Adam se despidió de cada uno de ellos, y después de Mae, en la cocina. Salió y subió al Ferrari con un profundo suspiro.
– ¡Me cago en diez! -dijo en voz alta. -Cómo detesto a esa gente.
Entonces empezó a sentirse mejor y pisó a fondo el acelerador. Diez minutos más tarde iba por la autopista de Long Island sobrepasando con mucho el límite de velocidad, pero con el estómago mejor. Intentó hablar con Charlie, aunque fuera solo para oír la voz de un ser humano normal, pero no estaba, y le dejó un mensaje absurdo en el contestador. Y de repente se puso a pensar en Maggie. Su fotografía del Enquirer era espantosa. Él la recordaba con mejor aspecto. Era una chica mona, a su manera. Siguió pensando en ella unos minutos y se preguntó si debería llamarla. Probablemente no, pero sabía que algo tenía que hacer aquella noche para restablecer sus tripas y su ego, tan maltrechos. Podía llamar a muchas otras chicas, y eso hizo en cuanto llegó a casa, pero ninguna estaba en casa. Era viernes, y todas las mujeres que conocía debían de haber salido con alguien. Lo único que necesitaba era un poco de calor humano, alguien a quien sonreír, con quien hablar y que lo apoyara. Ni siquiera necesitaba sexo; solo alguien que reconociera que él también era un ser humano. Ver a su familia lo dejaba sin fuerzas, como si unos vampiros le hubieran chupado la sangre. Necesitaba una transfusión.
Consultó su agenda en el apartamento.
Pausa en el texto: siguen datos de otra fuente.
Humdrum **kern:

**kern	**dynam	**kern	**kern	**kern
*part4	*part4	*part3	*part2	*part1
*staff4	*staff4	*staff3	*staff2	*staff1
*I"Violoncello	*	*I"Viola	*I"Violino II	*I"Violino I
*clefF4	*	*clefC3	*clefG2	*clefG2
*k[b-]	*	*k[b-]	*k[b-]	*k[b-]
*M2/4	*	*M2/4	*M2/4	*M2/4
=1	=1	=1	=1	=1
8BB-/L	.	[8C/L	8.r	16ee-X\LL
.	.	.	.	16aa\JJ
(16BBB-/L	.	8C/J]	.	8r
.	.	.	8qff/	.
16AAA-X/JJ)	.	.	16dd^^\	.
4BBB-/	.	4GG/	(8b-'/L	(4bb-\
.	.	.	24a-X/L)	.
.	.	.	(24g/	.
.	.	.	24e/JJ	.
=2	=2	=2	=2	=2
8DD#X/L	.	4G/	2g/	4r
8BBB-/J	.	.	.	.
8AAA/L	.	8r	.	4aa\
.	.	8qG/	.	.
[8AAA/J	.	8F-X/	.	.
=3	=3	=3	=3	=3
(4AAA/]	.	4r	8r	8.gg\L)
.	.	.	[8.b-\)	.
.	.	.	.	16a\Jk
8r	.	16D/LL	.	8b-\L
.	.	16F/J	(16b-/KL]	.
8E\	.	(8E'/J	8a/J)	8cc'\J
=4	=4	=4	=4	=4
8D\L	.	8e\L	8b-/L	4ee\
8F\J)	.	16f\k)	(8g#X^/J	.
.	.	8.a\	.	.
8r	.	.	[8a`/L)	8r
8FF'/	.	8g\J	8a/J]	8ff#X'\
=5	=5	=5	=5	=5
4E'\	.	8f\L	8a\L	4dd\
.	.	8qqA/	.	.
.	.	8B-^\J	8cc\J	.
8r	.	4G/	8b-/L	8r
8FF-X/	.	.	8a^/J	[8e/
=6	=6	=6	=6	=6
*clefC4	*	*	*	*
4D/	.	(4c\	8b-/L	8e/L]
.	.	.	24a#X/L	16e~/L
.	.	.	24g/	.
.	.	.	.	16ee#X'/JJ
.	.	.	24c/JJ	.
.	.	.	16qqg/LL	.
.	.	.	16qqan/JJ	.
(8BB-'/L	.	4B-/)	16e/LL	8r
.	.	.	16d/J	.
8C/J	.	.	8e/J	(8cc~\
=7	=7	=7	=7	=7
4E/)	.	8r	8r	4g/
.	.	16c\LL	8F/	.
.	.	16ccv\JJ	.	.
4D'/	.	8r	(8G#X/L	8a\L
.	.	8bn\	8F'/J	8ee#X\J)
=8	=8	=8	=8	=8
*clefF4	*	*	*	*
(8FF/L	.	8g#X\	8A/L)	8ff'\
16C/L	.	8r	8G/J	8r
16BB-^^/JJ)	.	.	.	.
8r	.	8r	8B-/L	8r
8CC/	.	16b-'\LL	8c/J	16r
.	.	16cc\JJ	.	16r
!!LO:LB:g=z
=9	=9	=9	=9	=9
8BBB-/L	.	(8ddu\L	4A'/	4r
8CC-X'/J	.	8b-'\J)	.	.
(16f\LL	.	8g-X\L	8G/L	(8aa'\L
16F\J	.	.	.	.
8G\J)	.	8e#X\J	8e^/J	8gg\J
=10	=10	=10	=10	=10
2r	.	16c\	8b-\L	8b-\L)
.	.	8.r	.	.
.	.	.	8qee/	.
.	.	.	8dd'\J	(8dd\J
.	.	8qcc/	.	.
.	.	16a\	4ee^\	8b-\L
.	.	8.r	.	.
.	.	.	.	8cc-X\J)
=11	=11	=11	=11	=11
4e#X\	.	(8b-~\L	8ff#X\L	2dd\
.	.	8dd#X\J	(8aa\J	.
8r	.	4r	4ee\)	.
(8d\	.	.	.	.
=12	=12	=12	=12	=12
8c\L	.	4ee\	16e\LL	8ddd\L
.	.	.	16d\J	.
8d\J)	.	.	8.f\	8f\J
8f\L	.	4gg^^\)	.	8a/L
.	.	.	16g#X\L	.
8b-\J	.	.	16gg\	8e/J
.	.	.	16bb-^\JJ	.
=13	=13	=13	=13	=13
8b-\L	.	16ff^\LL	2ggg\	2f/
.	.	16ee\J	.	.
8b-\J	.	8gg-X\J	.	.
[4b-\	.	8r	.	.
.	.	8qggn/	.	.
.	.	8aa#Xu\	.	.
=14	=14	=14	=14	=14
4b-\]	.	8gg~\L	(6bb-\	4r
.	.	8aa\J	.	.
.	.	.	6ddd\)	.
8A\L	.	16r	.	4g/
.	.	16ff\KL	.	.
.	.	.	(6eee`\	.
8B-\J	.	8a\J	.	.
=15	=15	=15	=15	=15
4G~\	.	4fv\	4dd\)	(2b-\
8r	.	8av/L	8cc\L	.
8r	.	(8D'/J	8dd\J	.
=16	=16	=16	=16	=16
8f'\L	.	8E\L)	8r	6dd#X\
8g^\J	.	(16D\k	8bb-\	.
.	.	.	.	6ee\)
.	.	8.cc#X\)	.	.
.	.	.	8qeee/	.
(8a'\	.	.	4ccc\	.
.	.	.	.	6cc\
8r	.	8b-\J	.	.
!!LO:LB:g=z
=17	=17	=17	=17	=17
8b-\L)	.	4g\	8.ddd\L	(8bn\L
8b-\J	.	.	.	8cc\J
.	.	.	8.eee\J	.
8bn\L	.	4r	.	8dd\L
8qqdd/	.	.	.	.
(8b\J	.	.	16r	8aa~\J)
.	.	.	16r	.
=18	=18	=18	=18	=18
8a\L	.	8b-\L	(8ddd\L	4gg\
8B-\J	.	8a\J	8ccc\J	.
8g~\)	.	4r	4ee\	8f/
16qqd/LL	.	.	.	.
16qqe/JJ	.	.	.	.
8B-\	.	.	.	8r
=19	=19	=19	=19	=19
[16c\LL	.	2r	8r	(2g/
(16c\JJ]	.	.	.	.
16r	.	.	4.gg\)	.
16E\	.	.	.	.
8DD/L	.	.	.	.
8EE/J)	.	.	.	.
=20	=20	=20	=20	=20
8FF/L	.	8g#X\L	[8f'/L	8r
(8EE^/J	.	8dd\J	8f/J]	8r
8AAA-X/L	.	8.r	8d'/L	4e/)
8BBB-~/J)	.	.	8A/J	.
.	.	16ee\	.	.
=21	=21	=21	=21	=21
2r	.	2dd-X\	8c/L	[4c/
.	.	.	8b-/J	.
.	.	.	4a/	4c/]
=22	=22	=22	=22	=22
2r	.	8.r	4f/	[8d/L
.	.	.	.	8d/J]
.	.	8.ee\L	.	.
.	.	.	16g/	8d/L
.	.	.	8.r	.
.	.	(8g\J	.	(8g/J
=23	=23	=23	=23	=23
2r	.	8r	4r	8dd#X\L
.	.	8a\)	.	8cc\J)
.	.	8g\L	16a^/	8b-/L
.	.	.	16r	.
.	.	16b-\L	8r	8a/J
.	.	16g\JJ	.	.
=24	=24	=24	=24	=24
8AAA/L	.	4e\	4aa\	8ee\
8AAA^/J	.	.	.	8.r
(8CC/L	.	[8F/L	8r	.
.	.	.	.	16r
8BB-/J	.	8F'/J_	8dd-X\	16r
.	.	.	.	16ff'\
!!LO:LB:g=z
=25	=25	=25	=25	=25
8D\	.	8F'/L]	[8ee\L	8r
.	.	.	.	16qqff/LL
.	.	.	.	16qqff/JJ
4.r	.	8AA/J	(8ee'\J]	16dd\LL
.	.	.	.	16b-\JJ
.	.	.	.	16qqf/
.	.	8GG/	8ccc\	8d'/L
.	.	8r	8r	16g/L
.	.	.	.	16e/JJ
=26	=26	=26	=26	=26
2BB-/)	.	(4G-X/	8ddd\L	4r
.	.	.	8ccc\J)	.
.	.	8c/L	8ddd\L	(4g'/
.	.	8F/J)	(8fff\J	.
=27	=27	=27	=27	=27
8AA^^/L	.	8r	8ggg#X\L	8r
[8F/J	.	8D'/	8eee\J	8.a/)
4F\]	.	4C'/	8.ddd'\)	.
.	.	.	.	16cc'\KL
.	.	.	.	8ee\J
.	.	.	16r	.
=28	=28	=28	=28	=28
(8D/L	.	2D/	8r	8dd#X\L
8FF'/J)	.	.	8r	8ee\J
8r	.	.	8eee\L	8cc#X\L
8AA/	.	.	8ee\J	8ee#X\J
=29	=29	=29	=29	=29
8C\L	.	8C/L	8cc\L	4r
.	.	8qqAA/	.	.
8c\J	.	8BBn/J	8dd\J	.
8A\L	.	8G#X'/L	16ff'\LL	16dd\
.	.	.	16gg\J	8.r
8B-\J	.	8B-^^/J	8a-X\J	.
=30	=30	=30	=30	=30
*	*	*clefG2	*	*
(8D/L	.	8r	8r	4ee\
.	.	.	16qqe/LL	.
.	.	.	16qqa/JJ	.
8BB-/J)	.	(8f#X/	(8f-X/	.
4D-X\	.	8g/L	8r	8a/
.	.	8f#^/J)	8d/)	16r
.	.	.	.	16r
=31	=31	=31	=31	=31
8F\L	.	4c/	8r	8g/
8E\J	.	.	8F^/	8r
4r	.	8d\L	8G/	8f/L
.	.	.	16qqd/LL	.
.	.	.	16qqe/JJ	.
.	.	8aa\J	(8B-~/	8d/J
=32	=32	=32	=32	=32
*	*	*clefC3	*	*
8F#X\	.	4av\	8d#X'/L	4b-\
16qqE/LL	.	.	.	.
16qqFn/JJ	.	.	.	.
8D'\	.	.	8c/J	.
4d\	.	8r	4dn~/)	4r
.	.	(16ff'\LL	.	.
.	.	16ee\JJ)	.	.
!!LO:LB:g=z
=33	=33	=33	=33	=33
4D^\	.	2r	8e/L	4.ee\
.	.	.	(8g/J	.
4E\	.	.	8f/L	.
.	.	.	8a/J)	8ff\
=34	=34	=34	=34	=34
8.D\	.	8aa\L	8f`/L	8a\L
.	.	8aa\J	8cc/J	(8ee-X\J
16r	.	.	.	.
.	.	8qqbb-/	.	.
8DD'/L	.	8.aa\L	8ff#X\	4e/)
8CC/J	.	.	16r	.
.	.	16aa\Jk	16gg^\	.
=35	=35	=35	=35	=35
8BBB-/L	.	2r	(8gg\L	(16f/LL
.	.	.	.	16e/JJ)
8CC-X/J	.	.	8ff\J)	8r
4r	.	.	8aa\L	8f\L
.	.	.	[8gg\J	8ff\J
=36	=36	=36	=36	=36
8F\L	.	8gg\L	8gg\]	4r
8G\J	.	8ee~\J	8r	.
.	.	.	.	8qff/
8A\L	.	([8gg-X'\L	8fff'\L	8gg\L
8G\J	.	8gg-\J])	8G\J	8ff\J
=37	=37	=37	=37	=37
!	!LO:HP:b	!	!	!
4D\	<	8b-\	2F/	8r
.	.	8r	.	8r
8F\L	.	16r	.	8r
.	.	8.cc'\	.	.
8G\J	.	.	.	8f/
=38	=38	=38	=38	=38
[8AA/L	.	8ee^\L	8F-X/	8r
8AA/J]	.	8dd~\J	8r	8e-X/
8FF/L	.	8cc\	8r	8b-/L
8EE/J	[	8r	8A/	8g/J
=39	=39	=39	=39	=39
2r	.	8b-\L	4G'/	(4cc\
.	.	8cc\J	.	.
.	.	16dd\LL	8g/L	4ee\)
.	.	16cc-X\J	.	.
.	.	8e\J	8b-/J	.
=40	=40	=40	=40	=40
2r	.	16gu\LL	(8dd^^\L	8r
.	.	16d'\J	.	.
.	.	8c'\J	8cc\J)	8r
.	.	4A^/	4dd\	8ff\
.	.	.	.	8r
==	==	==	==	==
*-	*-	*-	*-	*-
Llamó a siete mujeres y le respondieron los contestadores automáticos. Entonces volvió a pensar en Maggie. Supuso que estaría trabajando, pero por si acaso se decidió a llamarla. Ya eran más de las doce, y quizá hubiera vuelto a casa. Rebuscó en todos los bolsillos de la cazadora de cuero que llevaba la noche del concierto de Vana hasta que encontró el trozo de papel en el que le había apuntado su teléfono. Maggie O'Malley. Marcó el número. Sabía que era absurdo recurrir a ella, pero tenía que hablar con alguien. Su madre lo volvía loco. Detestaba a su hermana. No, ni siquiera la detestaba. Le caía fatal, casi tanto como él a ella. Lo único que había hecho en su vida era casarse y tener dos hijos. Se habría conformado con hablar con Gray o con Charlie, pero sabía que Gray estaba con Sylvia, y era demasiado tarde para llamar. Y recordó que Charlie iba a pasar el fin de semana fuera, así que llamó a Maggie. Sintió una creciente oleada de pánico, como le ocurría siempre que iba a casa de sus padres, y el dolor de cabeza se convirtió en auténtica migraña. Cuando estaba con su familia le volvían los peores recuerdos de la infancia. Dejó que el teléfono sonara unas doce veces, pero no contestó nadie. Al final saltó un contestador automático con los nombres de varias chicas, y dejó su nombre y su número para Maggie, pensando que no debería haberse molestado en llamarla. Como toda la gente que conocía, Maggie habría salido aquella noche, y en cuanto colgó se dio cuenta de lo estúpido que había sido al llamarla. Era una perfecta desconocida. No podía explicarle lo que suponía ver a su familia, ni el dolor que siempre le había causado su madre. Maggie era una tontorrona con la que había salido aquella noche a falta de alguien mejor. No era más que una camarera. Al verla en el recorte de prensa con el que su madre lo había torturado se acordó de ella, pero se alegró de que no contestara. Ni siquiera se había acostado con ella, y la única razón para haber conservado su número de teléfono era que se le había olvidado sacarlo de la cazadora y tirarlo.